Unfortunately, this mystery didn’t hit the mark for me. From the start, there were things that just kept preventing me from getting into the story.

  • I did enjoy the fact that both narrators were unreliable, however, because I was never sure who was telling the truth, it made it very difficult to relate or to sympathize with either character. It also made the story difficult to follow because the timelines and events were completely muddled.
  • I didn’t like either character. I found Caroline annoying and Campbell seemed to go out of her way to make her fit into every stereotypically rich white woman cliche possible. Because Caroline’s POV was flippant and, quite frankly, abhorrent, it made the writing appear unsophisticated. I feel that the style the author used for Caroline’s POV was intentionally done in order to make readers question her credibility, however, it just made the book really difficult to read.
  • There were moments when I liked Aiden, but his character was overshadowed by the ridiculous story Caroline was weaving. He also came across completely unrealistic.

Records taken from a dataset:
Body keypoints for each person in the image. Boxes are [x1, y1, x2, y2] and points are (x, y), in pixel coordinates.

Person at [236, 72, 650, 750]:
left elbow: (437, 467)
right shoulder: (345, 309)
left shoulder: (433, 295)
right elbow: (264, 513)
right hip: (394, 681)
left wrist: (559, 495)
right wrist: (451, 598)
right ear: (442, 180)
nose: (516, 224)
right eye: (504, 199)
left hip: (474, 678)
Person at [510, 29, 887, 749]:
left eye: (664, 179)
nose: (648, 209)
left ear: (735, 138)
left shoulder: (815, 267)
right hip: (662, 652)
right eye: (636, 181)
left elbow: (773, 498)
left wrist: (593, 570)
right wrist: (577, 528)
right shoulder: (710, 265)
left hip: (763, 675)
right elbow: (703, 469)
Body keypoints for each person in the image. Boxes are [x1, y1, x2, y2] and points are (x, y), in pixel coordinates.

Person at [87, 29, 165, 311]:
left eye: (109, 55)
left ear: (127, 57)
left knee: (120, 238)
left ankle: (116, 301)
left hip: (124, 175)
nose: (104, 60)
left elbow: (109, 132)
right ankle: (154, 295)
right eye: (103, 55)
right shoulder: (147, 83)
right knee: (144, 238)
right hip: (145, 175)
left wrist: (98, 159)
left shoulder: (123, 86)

---

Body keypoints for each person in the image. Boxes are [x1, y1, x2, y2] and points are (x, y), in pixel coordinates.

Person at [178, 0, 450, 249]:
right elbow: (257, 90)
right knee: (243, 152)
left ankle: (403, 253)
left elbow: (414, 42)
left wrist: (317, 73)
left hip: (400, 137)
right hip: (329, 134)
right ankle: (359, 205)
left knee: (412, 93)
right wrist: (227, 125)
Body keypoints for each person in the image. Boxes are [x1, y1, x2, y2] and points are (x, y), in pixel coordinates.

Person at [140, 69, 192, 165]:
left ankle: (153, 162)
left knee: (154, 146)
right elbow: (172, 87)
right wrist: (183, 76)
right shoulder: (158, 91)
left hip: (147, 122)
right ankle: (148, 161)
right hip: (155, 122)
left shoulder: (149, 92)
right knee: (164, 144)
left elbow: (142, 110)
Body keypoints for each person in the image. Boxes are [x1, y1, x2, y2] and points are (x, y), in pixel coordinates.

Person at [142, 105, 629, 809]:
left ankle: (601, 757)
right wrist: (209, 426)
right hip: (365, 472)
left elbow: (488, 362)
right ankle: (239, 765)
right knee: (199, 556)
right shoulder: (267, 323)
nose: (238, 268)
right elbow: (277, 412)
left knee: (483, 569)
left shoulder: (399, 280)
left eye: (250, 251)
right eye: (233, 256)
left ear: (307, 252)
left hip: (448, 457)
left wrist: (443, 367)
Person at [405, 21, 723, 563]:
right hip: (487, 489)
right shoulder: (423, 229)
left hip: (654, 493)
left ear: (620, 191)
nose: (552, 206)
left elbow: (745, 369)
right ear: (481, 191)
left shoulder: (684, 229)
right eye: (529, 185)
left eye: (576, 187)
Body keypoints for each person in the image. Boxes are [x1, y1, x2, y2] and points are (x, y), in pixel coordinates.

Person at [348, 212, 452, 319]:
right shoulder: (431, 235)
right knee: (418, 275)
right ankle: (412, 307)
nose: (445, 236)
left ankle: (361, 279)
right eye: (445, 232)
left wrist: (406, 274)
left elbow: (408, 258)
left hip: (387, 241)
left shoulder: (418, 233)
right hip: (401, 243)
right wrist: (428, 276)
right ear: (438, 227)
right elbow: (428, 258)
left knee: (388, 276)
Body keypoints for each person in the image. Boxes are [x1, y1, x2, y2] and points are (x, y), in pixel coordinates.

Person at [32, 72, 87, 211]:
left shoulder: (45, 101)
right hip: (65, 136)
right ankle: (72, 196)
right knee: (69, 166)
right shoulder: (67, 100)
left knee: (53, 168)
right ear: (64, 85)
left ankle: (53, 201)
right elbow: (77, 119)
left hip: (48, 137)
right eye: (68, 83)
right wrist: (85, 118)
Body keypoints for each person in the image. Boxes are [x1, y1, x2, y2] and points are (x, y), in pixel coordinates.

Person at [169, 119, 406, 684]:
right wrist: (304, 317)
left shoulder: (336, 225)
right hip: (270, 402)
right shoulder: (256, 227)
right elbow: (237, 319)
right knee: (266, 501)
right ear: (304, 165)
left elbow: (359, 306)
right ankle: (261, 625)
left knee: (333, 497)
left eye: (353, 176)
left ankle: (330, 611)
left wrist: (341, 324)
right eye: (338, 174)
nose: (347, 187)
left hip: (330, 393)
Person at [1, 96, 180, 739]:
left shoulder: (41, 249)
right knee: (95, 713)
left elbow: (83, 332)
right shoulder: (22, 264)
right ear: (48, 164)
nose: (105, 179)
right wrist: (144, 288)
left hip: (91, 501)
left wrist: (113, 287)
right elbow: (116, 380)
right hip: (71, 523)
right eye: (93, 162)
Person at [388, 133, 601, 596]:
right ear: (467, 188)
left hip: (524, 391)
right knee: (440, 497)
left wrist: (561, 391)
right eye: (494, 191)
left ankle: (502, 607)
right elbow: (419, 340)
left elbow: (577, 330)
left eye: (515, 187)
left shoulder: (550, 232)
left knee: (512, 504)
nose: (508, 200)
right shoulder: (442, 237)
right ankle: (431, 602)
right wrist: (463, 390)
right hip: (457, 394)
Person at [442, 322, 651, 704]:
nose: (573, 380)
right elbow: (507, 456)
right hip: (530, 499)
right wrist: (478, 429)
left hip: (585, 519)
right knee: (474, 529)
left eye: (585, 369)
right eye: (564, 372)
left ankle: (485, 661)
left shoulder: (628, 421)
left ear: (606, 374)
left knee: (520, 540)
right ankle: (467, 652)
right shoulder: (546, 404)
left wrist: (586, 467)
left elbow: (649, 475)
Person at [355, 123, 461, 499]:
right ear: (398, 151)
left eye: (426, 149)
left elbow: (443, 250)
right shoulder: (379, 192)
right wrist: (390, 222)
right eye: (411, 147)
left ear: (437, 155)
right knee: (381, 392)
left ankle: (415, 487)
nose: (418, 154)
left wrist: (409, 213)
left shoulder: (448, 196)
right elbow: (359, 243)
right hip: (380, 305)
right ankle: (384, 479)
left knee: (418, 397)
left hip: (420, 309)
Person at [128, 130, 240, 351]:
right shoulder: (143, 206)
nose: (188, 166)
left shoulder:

---

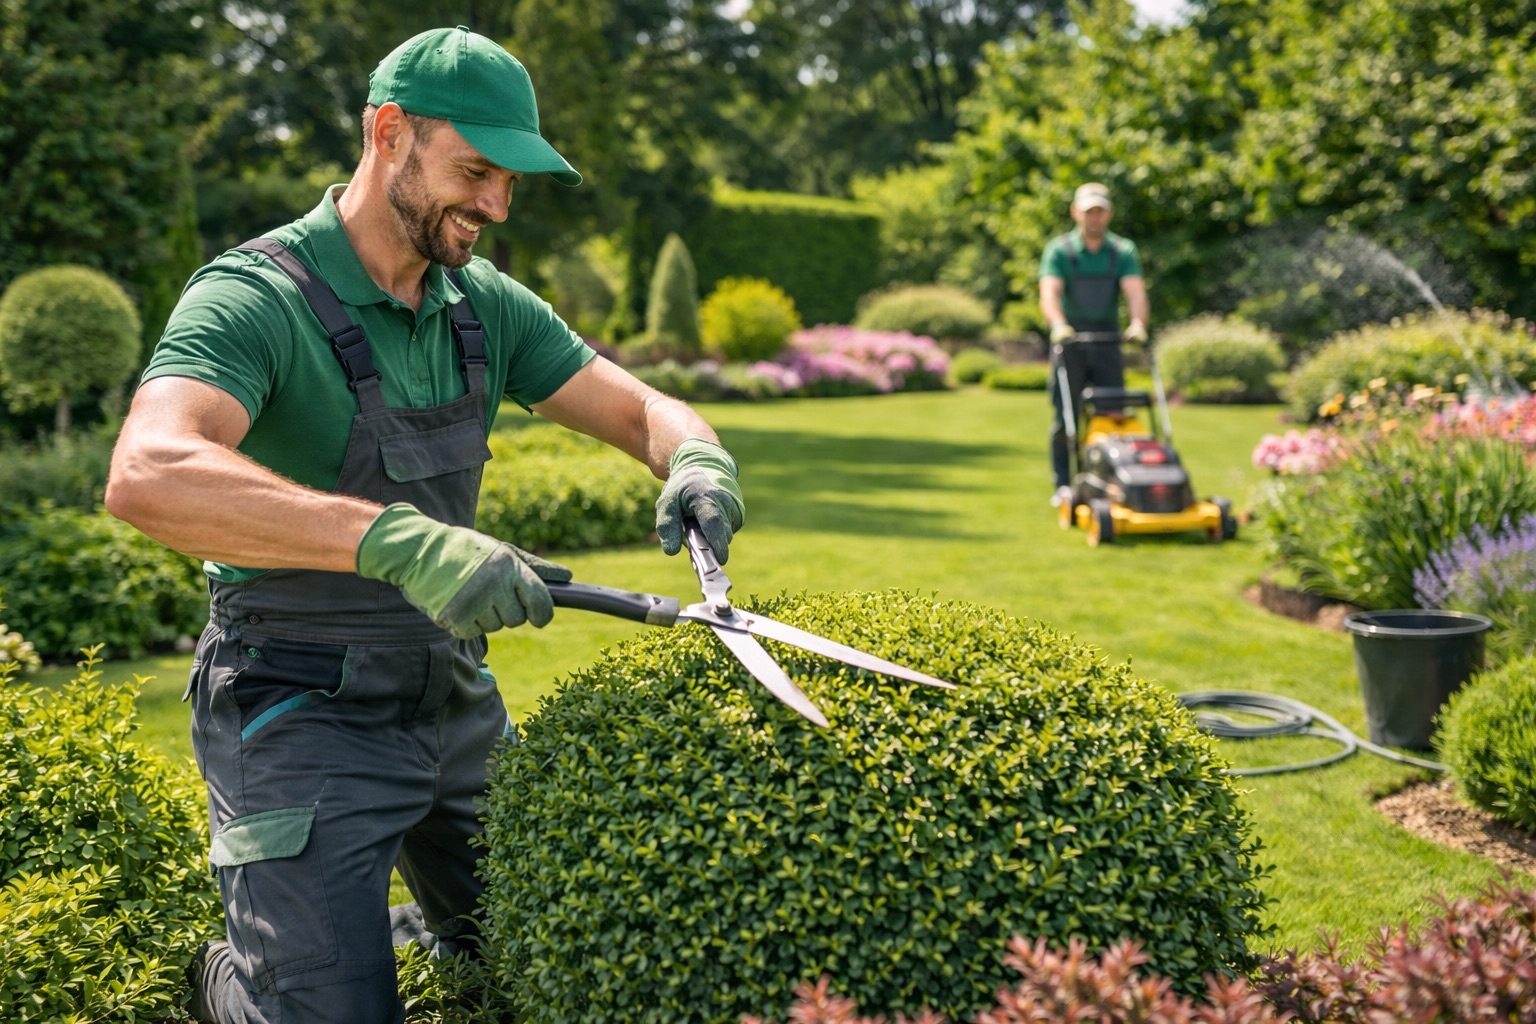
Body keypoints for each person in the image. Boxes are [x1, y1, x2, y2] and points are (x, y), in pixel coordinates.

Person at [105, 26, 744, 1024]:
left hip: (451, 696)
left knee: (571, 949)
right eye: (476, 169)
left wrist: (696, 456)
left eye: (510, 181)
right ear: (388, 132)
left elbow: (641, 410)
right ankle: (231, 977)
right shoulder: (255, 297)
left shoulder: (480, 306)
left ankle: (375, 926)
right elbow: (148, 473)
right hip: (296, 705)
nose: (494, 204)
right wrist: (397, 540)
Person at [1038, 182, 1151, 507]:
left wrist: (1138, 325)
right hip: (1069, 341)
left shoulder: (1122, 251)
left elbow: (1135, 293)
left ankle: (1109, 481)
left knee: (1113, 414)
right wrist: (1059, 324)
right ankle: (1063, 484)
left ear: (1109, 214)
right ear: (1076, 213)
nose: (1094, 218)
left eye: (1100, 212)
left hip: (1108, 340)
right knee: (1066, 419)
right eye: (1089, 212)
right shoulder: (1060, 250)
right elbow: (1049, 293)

• [WORK REQUEST A]
In the book review, which character does the reviewer say came across as completely unrealistic?
• [WORK REQUEST B]
Please carry the book review forward from its last sentence.
The material isn't needed for anything here.

• [ANSWER A]
Aiden.

• [ANSWER B]
Overall, I did finish the book, which means that I was engaged enough to make it the end and I did actually care about the outcome. The ending does have a twist, but unfortunately, it was a pretty predictable twist.

Despite everything, I really liked the questions that the book posed regarding our desire to automatically place blame based on preconceived ideas- ie: male, criminal record, poor. I liked that it portrayed our desire to ignore guilt when it comes to those who are rich, put together, or from a certain class. This was definitely the most interesting part of the book for me.

The Stranger on the Beach comes out July 23rd and it would be a nice “who-done-it” for the beach or a plane ride. Thank you so much to NetGalley and to St. Martin’s Press for sending me the ARC in exchange for an honest review.